The documentary was directed by Drea Cooper and Zackary Canepari (known as ZCDC), and it was produced by Gary Kout. It explores the story of the Camp Fire, which started on November 8, 2018 in Butte County, California near Paradise. At first it seemed like Paradise would be safe from a fire that was fairly far away in a remote region. But the fire spread and winds drove embers into the town ahead of the major blaze. In the end, 85 people were killed and the town was destroyed.

On IMDb so far, the reviews are just 6 out of 10 stars, but that’s only from 12 people. I would caution against using that score as a barometer for the movie or a guide on whether you will watch it. The movie is compelling and gives you a look at an apocalyptic event in the United States that you might never see again. (Hopefully, a fire this devastating does not happen again, but fires are still happening every day right now in California.)

One person who survived the fire wrote on IMDb:

November 8, 2018 changed my life, my wife’s and my community’s. This is not for kids or the faint of heart. This movie tells the fear, second-guessing, despair and speed of that day. Personal videos and dash cams are plentiful. Tears and destruction are over whelming. I dare you to finish this movie with a dry eye. You won’t. Remember those that were lost. And hug those that survived. May you find Paradise to be all it’s name implies.”

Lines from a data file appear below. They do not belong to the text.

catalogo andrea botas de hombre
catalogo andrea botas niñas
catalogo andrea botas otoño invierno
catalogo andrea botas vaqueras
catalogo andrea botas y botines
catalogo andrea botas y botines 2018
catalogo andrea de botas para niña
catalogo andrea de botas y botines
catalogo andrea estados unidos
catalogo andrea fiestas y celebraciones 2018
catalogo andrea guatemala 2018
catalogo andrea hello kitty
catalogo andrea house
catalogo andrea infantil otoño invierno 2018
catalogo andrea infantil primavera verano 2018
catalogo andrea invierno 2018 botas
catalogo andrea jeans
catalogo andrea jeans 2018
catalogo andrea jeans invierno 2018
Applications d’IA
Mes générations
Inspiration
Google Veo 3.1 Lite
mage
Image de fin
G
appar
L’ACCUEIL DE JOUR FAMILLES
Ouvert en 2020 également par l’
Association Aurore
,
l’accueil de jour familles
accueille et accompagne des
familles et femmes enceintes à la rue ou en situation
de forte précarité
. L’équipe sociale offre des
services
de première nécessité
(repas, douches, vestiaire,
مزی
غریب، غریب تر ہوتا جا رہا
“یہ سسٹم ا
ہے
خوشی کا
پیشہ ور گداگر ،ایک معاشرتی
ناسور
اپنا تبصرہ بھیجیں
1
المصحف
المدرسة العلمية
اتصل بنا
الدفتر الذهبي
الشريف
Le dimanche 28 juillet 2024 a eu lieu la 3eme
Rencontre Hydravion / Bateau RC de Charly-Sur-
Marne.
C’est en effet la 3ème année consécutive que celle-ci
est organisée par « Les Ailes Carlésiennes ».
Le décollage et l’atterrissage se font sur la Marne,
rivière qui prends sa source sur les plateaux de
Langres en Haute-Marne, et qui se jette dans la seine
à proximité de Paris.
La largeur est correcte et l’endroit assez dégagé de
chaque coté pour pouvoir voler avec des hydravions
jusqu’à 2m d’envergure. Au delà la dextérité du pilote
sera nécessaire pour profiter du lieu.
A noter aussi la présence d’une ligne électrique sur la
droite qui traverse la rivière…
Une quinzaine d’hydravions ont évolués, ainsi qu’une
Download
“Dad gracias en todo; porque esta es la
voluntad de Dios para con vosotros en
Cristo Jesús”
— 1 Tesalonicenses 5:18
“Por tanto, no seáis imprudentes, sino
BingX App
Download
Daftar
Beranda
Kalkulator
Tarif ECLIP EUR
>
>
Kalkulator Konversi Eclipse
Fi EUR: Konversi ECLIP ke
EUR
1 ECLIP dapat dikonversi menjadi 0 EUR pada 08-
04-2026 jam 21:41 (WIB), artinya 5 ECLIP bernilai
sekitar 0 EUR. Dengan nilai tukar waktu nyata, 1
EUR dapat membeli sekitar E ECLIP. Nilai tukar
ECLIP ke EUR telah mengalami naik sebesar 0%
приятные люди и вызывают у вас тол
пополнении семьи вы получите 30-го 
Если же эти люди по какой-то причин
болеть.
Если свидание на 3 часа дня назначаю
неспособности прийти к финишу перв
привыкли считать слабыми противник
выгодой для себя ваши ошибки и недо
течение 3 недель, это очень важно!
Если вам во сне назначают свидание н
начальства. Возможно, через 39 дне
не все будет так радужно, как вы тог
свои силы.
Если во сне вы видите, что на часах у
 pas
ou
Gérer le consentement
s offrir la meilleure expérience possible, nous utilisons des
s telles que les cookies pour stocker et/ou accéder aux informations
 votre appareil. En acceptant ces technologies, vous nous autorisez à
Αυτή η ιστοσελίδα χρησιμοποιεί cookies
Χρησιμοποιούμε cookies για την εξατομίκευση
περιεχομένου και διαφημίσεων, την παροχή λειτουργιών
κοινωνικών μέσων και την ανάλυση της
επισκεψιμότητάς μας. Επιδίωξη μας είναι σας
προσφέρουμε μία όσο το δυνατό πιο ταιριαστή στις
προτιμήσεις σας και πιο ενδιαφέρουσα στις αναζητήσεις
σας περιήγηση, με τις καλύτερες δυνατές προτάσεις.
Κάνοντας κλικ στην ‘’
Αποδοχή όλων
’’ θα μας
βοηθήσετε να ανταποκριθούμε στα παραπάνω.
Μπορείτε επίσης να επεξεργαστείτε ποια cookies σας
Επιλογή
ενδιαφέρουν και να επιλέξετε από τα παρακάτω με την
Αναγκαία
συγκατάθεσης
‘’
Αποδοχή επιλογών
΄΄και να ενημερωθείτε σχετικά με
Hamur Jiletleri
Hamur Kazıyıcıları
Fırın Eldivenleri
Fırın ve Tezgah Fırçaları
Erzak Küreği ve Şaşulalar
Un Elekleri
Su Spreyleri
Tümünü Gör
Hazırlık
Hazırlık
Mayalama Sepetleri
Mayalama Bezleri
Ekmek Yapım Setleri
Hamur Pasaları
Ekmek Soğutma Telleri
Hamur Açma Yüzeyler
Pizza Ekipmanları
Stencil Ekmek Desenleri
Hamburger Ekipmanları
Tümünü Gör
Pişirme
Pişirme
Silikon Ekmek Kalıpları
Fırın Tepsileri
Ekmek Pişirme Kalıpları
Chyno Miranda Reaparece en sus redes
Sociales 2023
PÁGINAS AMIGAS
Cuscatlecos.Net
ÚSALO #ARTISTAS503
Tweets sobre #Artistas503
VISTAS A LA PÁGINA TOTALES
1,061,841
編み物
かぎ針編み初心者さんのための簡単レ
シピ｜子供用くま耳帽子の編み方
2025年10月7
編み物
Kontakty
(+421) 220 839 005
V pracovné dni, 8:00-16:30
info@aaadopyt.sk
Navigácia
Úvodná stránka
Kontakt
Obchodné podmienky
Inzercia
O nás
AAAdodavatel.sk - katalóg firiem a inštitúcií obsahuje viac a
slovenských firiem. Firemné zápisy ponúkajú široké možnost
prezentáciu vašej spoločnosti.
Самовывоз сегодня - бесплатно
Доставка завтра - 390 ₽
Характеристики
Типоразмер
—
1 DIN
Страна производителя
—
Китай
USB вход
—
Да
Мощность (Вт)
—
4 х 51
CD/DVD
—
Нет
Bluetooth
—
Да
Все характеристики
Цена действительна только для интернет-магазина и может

This review quoted above, from a person who lived through the fire, is the review you should heed when deciding whether to watch the documentary. You should watch it. But know that it’s not an easy view. There is even a brief about 27 minutes in where you unexpectedly see the skeleton of someone who died. So be aware of that going in. It’s not a documentary for children, but adults will walk away shocked and quiet for a while, in awe of what happened and what it took to survive. Then later you will want to talk about what you saw and heard with your friends and family.